Test Your Understanding
-
The F-test ranks Insulin 7th while Mutual Information ranks it 4th. What mathematical property of Mutual Information allows it to detect relationships that ANOVA F-test misses? Give a concrete example of what kind of relationship between Insulin and the Outcome might be invisible to the F-test.
-
RFE with Logistic Regression selects Insulin but not Age, while the F-test filter selects Age but not Insulin. These two methods use the same training data and the same target label. What mechanism causes them to disagree — and which one is "more correct"?
-
RFECV shows AUC rising from n=1 to n=5, then declining slightly at n=6,7,8. But the test AUC with all 8 features (0.8312) is still higher than with n=1 (0.7812).

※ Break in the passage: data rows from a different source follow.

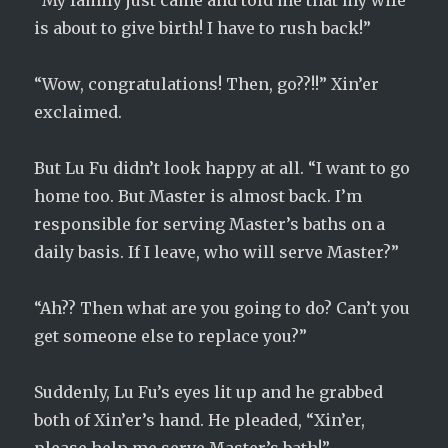
“My family just came and told me that my wife
is about to give birth! I have to rush back!”
“Wow, congratulations! Then, go??!!” Xin’er
exclaimed.
But Lu Fu didn’t look happy at all. “I want to go
home too. But Master is almost back. I’m
responsible for serving Master’s baths on a
daily basis. If I leave, who will serve Master?”
“Ah?? Then what are you going to do? Can’t you
get someone else to replace you?”
Suddenly, Lu Fu’s eyes lit up and he grabbed
both of Xin’er’s hand. He pleaded, “Xin’er,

Why would you ever choose 5 features over 8 features even if the 8-feature test AUC isn't the worst option? What consideration besides raw AUC matters?
-
Lasso with alpha=0.0089 zeroed out BloodPressure but not Insulin. A larger alpha (e.g., 0.1) would zero out more features. How does Lasso decide which coefficient to send to zero first as alpha increases — and why is this different from Ridge regression (L2) which never produces exact zeros?
-
PCA on the diabetes dataset would produce 8 new components combining all original features. PCA on digits produces 64 new components. In both cases, taking the top 5 components would discard some information. Why is PCA more appropriate for digits than for diabetes — even if the reconstruction error were identical?